Update: The Economist has an editorial about the military tribunals. The lede breaks it down pretty well:

You are taken prisoner in Afghanistan, bound and gagged, flown to the other side of the world and then imprisoned for months in solitary confinement punctuated by interrogations during which you have no legal advice. Finally, you are told what is to be your fate: a trial before a panel of military officers. Your defence lawyer will also be a military officer, and anything you say to him can be recorded. Your trial might be held in secret. You might not be told all the evidence against you. You might be sentenced to death. If you are convicted, you can appeal, but only to yet another panel of military officers. Your ultimate right of appeal is not to a judge but to politicians who have already called everyone in the prison where you are held “killers” and the “worst of the worst”. Even if you are acquitted, or if your appeal against conviction succeeds, you might not go free. Instead you could be returned to your cell and held indefinitely as an “enemy combatant”.

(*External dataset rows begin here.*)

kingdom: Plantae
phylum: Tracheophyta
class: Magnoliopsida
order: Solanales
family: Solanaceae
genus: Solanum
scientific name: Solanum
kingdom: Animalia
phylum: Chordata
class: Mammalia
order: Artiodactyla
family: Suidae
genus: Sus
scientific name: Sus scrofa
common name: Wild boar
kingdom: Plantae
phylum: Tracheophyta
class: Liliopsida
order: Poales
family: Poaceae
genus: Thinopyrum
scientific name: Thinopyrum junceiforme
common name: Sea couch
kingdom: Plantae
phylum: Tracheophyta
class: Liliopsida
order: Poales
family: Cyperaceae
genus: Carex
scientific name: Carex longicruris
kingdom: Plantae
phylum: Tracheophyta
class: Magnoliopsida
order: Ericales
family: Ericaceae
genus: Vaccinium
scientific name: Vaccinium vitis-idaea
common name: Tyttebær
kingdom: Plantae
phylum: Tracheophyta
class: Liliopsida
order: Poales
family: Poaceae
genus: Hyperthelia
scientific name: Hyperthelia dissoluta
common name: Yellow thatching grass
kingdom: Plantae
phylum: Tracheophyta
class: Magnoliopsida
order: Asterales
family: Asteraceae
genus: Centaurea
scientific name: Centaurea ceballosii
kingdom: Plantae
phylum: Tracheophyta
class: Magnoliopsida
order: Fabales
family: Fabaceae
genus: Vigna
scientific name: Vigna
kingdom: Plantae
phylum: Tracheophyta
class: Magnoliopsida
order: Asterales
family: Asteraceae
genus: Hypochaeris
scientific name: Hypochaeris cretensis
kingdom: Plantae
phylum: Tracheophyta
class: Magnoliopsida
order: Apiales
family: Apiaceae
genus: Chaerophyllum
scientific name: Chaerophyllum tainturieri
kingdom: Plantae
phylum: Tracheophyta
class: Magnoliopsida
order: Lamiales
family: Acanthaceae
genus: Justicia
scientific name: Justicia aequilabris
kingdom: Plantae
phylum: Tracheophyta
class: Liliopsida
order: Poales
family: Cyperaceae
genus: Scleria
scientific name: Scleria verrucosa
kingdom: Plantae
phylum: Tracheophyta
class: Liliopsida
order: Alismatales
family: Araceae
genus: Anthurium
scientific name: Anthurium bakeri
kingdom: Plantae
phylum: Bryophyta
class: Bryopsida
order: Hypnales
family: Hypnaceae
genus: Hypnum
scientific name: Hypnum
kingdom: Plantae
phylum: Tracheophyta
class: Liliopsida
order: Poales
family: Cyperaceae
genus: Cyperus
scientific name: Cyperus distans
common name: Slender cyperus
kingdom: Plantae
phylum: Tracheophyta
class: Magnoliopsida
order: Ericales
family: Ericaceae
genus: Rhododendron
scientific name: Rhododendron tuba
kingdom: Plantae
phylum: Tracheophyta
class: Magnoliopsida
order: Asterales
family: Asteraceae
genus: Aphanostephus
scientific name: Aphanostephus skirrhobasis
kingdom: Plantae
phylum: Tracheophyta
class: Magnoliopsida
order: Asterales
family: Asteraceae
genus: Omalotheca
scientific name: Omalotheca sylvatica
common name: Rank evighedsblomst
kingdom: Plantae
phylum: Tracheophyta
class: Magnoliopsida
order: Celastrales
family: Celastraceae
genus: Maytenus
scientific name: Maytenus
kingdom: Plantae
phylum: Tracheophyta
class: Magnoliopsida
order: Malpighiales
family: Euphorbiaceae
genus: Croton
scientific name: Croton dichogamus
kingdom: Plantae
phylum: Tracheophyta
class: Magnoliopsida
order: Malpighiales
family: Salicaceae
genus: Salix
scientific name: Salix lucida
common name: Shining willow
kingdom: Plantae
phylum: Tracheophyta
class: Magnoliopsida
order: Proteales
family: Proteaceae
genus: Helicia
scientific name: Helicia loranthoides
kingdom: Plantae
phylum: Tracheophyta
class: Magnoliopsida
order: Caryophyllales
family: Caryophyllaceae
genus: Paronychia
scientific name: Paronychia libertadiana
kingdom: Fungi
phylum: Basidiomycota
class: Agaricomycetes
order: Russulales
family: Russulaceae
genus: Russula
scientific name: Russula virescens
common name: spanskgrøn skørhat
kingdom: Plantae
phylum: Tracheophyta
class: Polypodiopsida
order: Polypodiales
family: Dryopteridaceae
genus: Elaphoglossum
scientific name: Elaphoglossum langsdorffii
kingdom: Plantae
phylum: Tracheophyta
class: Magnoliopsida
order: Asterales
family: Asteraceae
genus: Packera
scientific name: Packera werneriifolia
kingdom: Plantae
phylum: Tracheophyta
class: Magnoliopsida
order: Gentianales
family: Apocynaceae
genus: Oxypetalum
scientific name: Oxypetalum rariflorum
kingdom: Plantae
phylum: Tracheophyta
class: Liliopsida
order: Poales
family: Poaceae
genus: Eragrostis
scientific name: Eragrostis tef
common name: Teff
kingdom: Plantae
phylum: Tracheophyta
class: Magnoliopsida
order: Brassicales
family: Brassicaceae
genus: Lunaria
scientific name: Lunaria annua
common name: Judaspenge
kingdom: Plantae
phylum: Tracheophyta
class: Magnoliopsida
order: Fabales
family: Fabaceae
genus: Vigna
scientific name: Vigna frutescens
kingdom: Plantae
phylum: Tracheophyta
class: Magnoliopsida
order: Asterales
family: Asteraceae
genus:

Patting myself on the back

An article I wrote for OnJava.com was published on Wednesday. It’s called Creating Email Templates with XML, and it explains how to use JavaMail and the Commons Digester package from Jakarta to create email templates using XML (instead of property files). It’s the first thing I’ve ever gotten paid to write about Java.

Adam Curry follow up

Adam Curry has posted a follow up for his pro-RSS item that I commented on previously. I still don’t think he’s quite got things in hand, but I understand reticence regarding the pain of moving from one format to the other. As Tristan Louis demonstrates, though, moving from an old format to the new one in this case is pretty darn straightforward (being that both are based on eminently parseable and transformable XML). I feel like his worries about the format falling under the control of some nefarious entity are less well founded. And concerns about marketing are completely misplaced. Despite the inordinate amount of attention being paid to this project, it’s not really of interest to that many people. There’s about as much need for the marketing of the yet to be named syndication format and weblog API as there is for a huge campaign to kick off the release of an updated RFC for SMTP. It’s plumbing that most people just shouldn’t even have to think about. If you don’t write an aggregator or weblog publishing tool, move along.

The roadmap must go on

I’m a bit confused by the fact that Mozilla is preparing the first alpha release for 1.5 despite the fact that it won’t be the new combination of Firebird and Thunderbird that future releases of Mozilla will eventually be. I thought that 1.5 release was where that transition was going to be made, but I guess that’s not the case. (It wouldn’t make much sense for the 1.5 alpha to be the old Mozilla Applications Suite and for the beta to be Firebird, would it?) Anyway, I’ve been using both Firebird for browsing and Thunderbird for mail for a few weeks now, and despite the fact that they’re theoretically pre-alpha, I haven’t had any problems with them to speak of. Thunderbird is still a bit rough around the edges in terms of fit and finish, but not in terms of stability. It hasn’t munged my IMAP email at all, and I don’t think it has crashed once.

Looking at the roadmap, I’m thinking that version 1.5 will concentrate on items 4 and 5 under the heading “a new roadmap.”